Source passage –
┄┄┄┄┄┄┄┄┄┄┄┄┄┄┄┄┄┄┄┄

These studios partner with early-stage startup founders and provide them with adequate resources and expertise. In addition, investor studios are a part of the everyday operations of these businesses; they work on product development, recruitment, fundraising, marketing, PR, etc.
Each investor studio tailors to a different kind of requirements. Based on what they provide, they are of four types:
- 1st Cofounder Studio Model: When a startup studio partners with an entrepreneur who has an idea but not the required team, funds, or other resources, it is on the 1st cofounder studio model basis. In exchange for around 50% of the equity, the studio validates the idea, funds the development of the prototype, prepares market strategy, builds management plan, works on product building, prepares for fundraising, and recruits executive and support team members. The entrepreneur stays in the executive position of CEO, COO, or whatever they choose. After raising funds, the startup spins out of the studio and functions on its own. Some examples of studios that work on 1st cofounder basis are Human Ventures, Pioneer Square Labs, and Madonna Venture Labs.
- 2nd Cofounder Studio Model: Here, startup studio partners with a small startup whose team and business plan are ready but need help in carrying the venture forward. Sometimes, these startups have even created an MVP, gained traction for it, and are operating in ‘stealth mode’. So, startup studios actively work with them to build their products, execute business strategies, and fulfill other requirements. They get 35% equity in exchange for this. Some examples of studios that work on 2nd cofounder basis are Hangar, Expa, and Timeal.
- Builder Outsource Studio Model: This is when a startup studio collaborates with an early-stage startup that is ready with its team, market strategy, operational resources, and business plan but needs help in building its product. The studio works with the team to design, build, and manage the product. It is a long-term partnership and any revision, updates, or change is done by the studio itself. It takes around 10% equity in exchange for all this. Some examples of studios that work on the Builder Outsource model are Rocka, Concepter, and Spark Foundry.
- 3rd Cofounder Studio Model: A 3rd cofounder studio model is like an intersection between the Builder Outsource model and the 1st Cofounder model. It refers to the collaboration where the original startup is ready with its team, idea, vision, and network. The studio helps only with product design and development, technical assistance, marketing, PR, and technical and product support. In other words, it works like a technical cofounder and expects around 25% equity in return. Some examples of such studios are Unstuck Labs and Beeso.io.

┄┄┄┄┄┄┄┄┄┄┄┄┄┄┄┄┄┄┄┄

Parts of the exercise –
1. According to the passage on startup studio models, about how much equity does a studio take under the Builder Outsource model?
2. Retype the passage on startup studio models from "- 3rd Cofounder" to "Labs and Beeso.io.".
3. Extend the passage on startup studio models, picking up after its final sentence.
The records that follow have no connection to the passage on startup studio models.

Recorded information –

┄┄┄┄┄┄┄┄┄┄┄┄┄┄┄┄┄┄┄┄

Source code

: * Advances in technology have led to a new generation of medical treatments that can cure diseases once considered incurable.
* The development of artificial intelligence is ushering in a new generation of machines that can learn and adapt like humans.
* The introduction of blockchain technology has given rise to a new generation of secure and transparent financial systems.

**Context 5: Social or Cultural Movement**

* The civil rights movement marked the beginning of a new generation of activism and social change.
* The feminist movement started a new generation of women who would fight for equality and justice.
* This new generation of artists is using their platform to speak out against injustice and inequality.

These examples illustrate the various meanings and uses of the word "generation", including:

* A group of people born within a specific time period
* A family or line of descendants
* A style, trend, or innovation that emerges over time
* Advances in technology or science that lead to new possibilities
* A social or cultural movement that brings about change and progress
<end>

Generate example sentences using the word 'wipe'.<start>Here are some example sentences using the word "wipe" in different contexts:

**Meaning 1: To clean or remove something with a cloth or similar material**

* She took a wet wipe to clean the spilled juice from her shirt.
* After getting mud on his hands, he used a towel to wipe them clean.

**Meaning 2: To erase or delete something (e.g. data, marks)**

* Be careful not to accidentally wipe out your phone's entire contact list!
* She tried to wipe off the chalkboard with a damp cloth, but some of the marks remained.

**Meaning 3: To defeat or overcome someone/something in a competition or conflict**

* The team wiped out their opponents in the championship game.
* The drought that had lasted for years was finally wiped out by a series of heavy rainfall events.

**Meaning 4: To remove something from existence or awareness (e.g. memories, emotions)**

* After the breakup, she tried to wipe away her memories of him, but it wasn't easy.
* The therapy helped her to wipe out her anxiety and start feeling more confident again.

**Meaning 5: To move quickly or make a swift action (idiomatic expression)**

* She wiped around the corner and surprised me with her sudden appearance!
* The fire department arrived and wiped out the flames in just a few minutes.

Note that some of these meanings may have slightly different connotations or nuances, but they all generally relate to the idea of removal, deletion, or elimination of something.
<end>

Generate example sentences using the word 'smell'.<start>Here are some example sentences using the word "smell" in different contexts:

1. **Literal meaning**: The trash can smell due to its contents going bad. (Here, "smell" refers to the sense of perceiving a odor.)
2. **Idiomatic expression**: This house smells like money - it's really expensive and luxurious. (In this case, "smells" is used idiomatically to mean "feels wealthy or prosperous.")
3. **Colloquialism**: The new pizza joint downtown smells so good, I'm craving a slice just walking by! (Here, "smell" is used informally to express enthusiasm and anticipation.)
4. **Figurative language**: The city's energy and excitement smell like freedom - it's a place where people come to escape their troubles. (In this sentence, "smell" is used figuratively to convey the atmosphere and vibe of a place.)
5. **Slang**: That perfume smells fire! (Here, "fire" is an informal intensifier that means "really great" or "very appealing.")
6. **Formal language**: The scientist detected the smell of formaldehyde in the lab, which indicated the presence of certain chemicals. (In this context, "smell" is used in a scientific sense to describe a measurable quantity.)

┄┄┄┄┄┄┄┄┄┄┄┄┄┄┄┄┄┄┄┄

Results by task –
1. Around 10%.

2.
- 3rd Cofounder Studio Model: A 3rd cofounder studio model is like an intersection between the Builder Outsource model and the 1st Cofounder model. It refers to the collaboration where the original startup is ready with its team, idea, vision, and network. The studio helps only with product design and development, technical assistance, marketing, PR, and technical and product support. In other words, it works like a technical cofounder and expects around 25% equity in return. Some examples of such studios are Unstuck Labs and Beeso.io.

3.
Where does a startup studio gets its capital from?
Just like other startups, startup studio usually gets their funding from VCs. But unlike usual startups, startup studios need to have a well-experienced and renowned team that the VCs can trust. This is because these studios raise money before they come up with an offering (startup) to show to the investors.
Should You Go for a Startup Studio?
Startup studios are helpful in building, growing, and scaling one’s business. As of 2019, 35% of Idealab’s companies exited through IPO or were acquired, and 5% became unicorns. Out of 415 companies create by the top 23 by 2020, 88% are still active.
Also, statistics say that the founders of previously successful businesses have 30% chances of success with their next venture as opposed to a general 10%. Therefore, one thing is for sure; you boost your chances of success by opting for a startup studio.
But is it the right choice for you?
Well, this completely depends on you, your situation, and your vision. If you lack something and would like to have someone help you with it in the cofounder’s capacity, startup studios might be the right choice for you. They can assist you with product building, PR, marketing, fundraising, etc. Their infrastructure, tools, and processes have been built after trying and repeatedly testing so you can trust them with your business. However, they require you to give up a significant portion of equity and control.
Also, opting for a startup studio means spending hours choosing the right one. When you lead an outside team into your business, they significantly impact your work culture and ethics. So, you need to be sure that your demands and expectations align with theirs.
However, if you are okay with putting this much effort and giving up equity, go for it. The startup studio will definitely help scale your business!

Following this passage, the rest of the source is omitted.